A partir de là, si le parti se consolide et obtient l’adhésion de tous ses adhérents pour mettre en œuvre son projet de société initial, nous avons de grandes chances d’arriver 1ers au scrutin de 2021.

"Malgré nos échecs relatifs depuis le dernier scrutin de 2016, je suis sûr que l’on sera en mesure de relever ce défi d’empêcher le PJD de gouverner 5 ans de plus", avance, très optimiste, Biadillah.

 "Plusieurs successeurs de Benchamach non encore déclarés"

Concernant la position du CN à l’égard de l’actuel secrétaire général qui pourrait être tenté de rempiler lors du futur congrès, le docteur Biadillah a déclaré que la question du départ ou du maintien de Hakim Benchamach n’avait pas du tout été abordée, mais qu’il y avait déjà des prétendants à sa succession.
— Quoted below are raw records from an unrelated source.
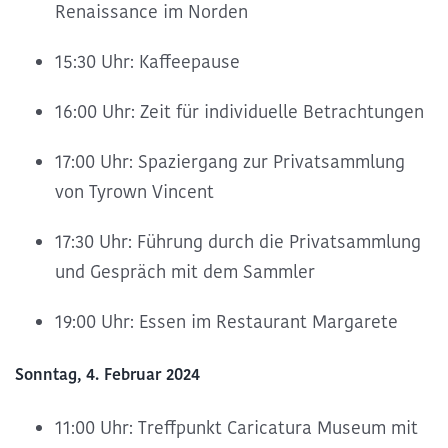
Renaissance im Norden
15:30 Uhr: Kaffeepause
16:00 Uhr: Zeit für individuelle Betrachtungen
17:00 Uhr: Spaziergang zur Privatsammlung
von Tyrown Vincent
17:30 Uhr: Führung durch die Privatsammlung
und Gespräch mit dem Sammler
19:00 Uhr: Essen im Restaurant Margarete
Sonntag, 4. Februar 2024
11:00 Uhr: Treffpunkt Caricatura Museum mit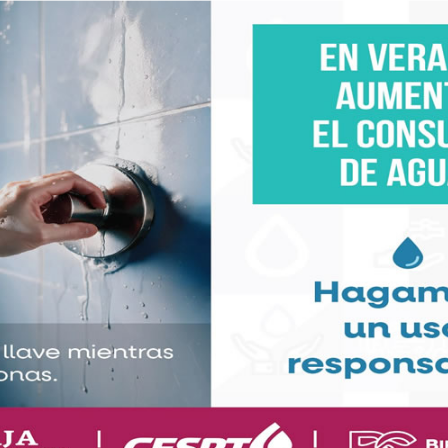
e de China (48.1%), Estados Unidos (11.3%) y Malasia
 las importaciones, cifras que demuestran la elevada
l ante acuerdos y desacuerdos entre socios tan
co es su vocación manufacturera y/o maquiladora en
taciones corresponden a bienes intermedios como los
 valor de las exportaciones de bienes finales como
 a 33.8%.
eable que México diversificara sus destinos de
ciones, pero la pregunta realista radica en su
isminuir la dependencia de los ciclos económicos y
la relación con el estadounidense. Asimismo, se debe
acturero y/o maquilador a uno que aproveche los
 generan mayor valor agregado, por ejemplo, el
ruptivos. Pero ese ha sido el eslabón inasequible po
quiladora.
si bien son necesarias, no son suficientes para que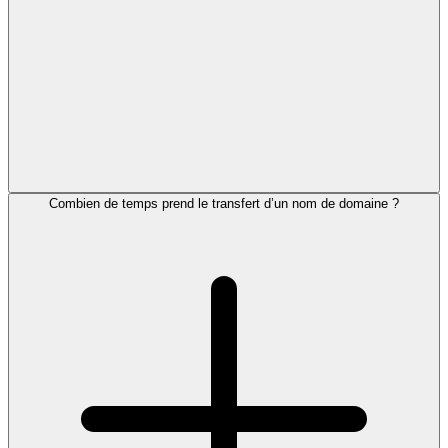
Combien de temps prend le transfert d’un nom de domaine ?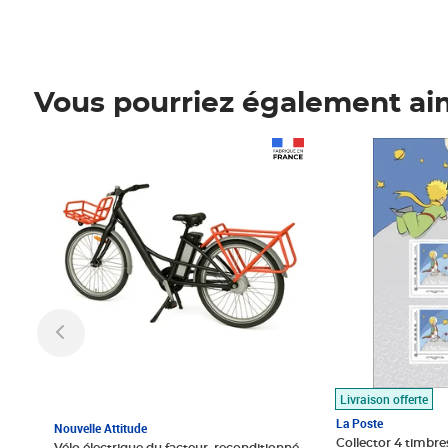
Vous pourriez également ai
Prix 1 490,00€
Prix 7,50€
Livraison offerte
La Poste
Nouvelle Attitude
Collector 4 timbres
Vélo électrique du facteur, reconditionné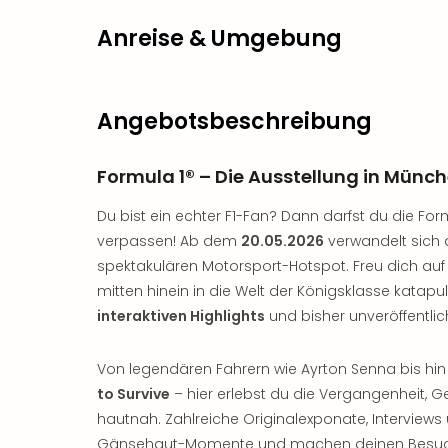
Anreise & Umgebung
Angebotsbeschreibung
Formula 1® – Die Ausstellung in Münc
Du bist ein echter F1-Fan? Dann darfst du die For
verpassen! Ab dem
20.05.2026
verwandelt sich d
spektakulären Motorsport-Hotspot. Freu dich auf 
mitten hinein in die Welt der Königsklasse katapul
interaktiven Highlights
und bisher unveröffentlic
Von legendären Fahrern wie Ayrton Senna bis hin
to Survive
– hier erlebst du die Vergangenheit, 
hautnah. Zahlreiche Originalexponate, Interview
Gänsehaut-Momente und machen deinen Besuch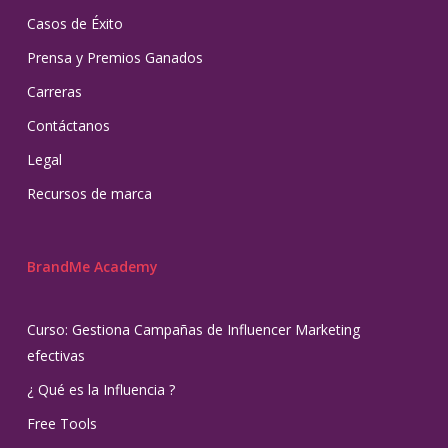
Casos de Éxito
Prensa y Premios Ganados
Carreras
Contáctanos
Legal
Recursos de marca
BrandMe Academy
Curso: Gestiona Campañas de Influencer Marketing
efectivas
¿ Qué es la Influencia ?
Free Tools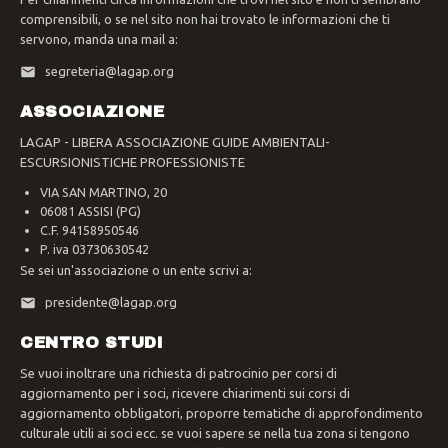
comprensibili, o se nel sito non hai trovato le informazioni che ti
servono, manda una mail a:
segreteria@lagap.org
ASSOCIAZIONE
LAGAP - LIBERA ASSOCIAZIONE GUIDE AMBIENTALI-
ESCURSIONISTICHE PROFESSIONISTE
VIA SAN MARTINO, 20
06081 ASSISI (PG)
C.F. 94158950546
P. iva 03730630542
Se sei un'associazione o un ente scrivi a:
presidente@lagap.org
CENTRO STUDI
Se vuoi inoltrare una richiesta di patrocinio per corsi di
aggiornamento per i soci, ricevere chiarimenti sui corsi di
aggiornamento obbligatori, proporre tematiche di approfondimento
culturale utili ai soci ecc. se vuoi sapere se nella tua zona si tengono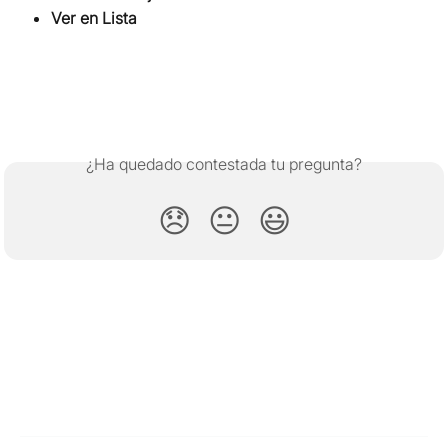
Ver en Lista
¿Ha quedado contestada tu pregunta?
😞
😐
😃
"Etant un parti jeune, le PAM traverse actuellement une crise de puberté. Il est donc normal qu’il y ait en son sein de nombreuses ambitions mais comme c’est prématuré, je n’ai pas de noms à révéler", conclut notre interlocuteur.

Même analyse du côté de l’ex-député Mehdi Bensaïd pour qui "vient la renaissance après le chaos".

"La crise actuelle est due à la centralisation du pouvoir des anciens SG"

"Le PAM est passé par des phases houleuses qui vont certainement encore durer quelques mois. La réunion du CN a permis de se mettre d’accord sur la nécessité de mettre en œuvre la décentralisation.

"C’est un choix inéluctable car les divisions actuelles sont le fruit d’une ultra-centralisation du pouvoir par les deux derniers secrétaires généraux qui ont géré le parti avec quelques personnes de leur clan.

"Heureusement qu’il y a eu réconciliation, sans quoi nous aurions pu aboutir dans quelques semaines à une fracture du parti et à un effondrement de notre poids électoral au futur scrutin de 2021.

"Aujourd’hui, nous pouvons donc entamer la préparation du congrès qui devrait se tenir entre juillet et septembre prochains. Après quoi, nous disposerons de 2 ans pour nous préparer au combat de 2021.

"Exit les anciens, place aux jeunes"

"La réussite à venir ne dépendra pas que du nom de notre futur leader mais de l’implication de tous.

"Pour repartir sur de bonnes bases, Si Hakim doit cependant laisser sa place à un membre de la nouvelle génération.

"Idem pour les anciens que je respecte beaucoup, mais les récentes divisions ont montré que nous avions absolument besoin de renouveau avec d’autres profils que Si Biadillah ou autres", conclut Bensaïd en ajoutant ne pas exclure de présenter sa candidature au secrétariat général.

Pour en savoir davantage sur les noms des éventuels prétendants, il faudra d’abord attendre que la commission préparatoire du congrès se réunisse pour décider de la date finale du scrutin du secrétaire général; mais, selon nos sources, au moins un candidat de poids se déclarera bientôt.